Friday, October 06, 2023

Lincoln and Stanton

Edwin M. Stanton was a complex and driven man — who combined the moral certainty of an Old Testament prophet with the compulsion of a crusader: He served his country without fail during the Civil War as Secretary of War in Abraham Lincoln's cabinet. “His abilities were great and they were combative abilities. Whether because of his timidity, his ambition, or his fierce nervous ardor, he battled savagely,” wrote historian Allan Nevins, who noted that Stanton “had been a stubborn champion of the Union in the darkest months of its history. He had dealt with treason and stratagem without mercy. His patriotism was of the most unflinching kind.”

Fellow Lincoln cabinet member John Palmer Usher later wrote that Stanton “. . . was devoted to the cause he was striving to serve and gave all his energies to it. Night after night he remained in his office until a late hour and sometimes until daylight; not infrequently would his carriage be found standing at the door waiting for him when daylight came.” Stanton aide Albert E. H. Johnson recalled: “While President Lincoln in everything he did or said was to one purpose, the exercise of power within the scope of the constitution, Mr. Stanton was for saving the Union whether the constitution was saved or not, since war with him could brook no hampering or limiting bounds, and as he said, to save the constitution at the expense of the Union, would only result in destroying both. This point of view also greatly illustrated one of the many differences between the two men, Lincoln, having a heart greater than his head — the other, Stanton, having a head greater than his heart."

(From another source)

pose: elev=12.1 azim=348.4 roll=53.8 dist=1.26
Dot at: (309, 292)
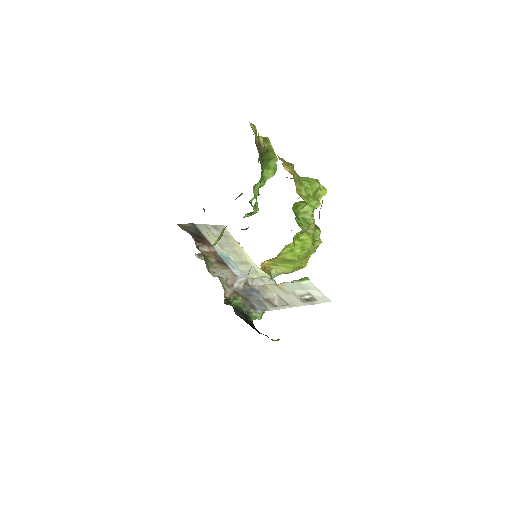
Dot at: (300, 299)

The Lincoln-Stanton partnership was an awkward one. “No two men were ever more utterly and irreconcilably unlike,” one of Stanton’s aides recalled decades after the Civil War. Historian Doris Kearns Goodwin wrote: “The secretiveness which Lincoln wholly lacked, Stanton had in marked degree; the charity which Stanton could not feel, coursed from every pore in Lincoln. Lincoln was for giving a wayward subordinate seventy times seven chances to repair his errors; Stanton was for either forcing him to obey or cutting off his head without more ado. Lincoln was as calm and unruffled as the summer sea in moment of the gravest peril.; Stanton would lash himself into a fury over the same condition of things. Stanton would take hardships with a groan. Lincoln would find a funny story to fit them. Stanton was all dignity and sternness, Lincoln all simplicity and good nature.”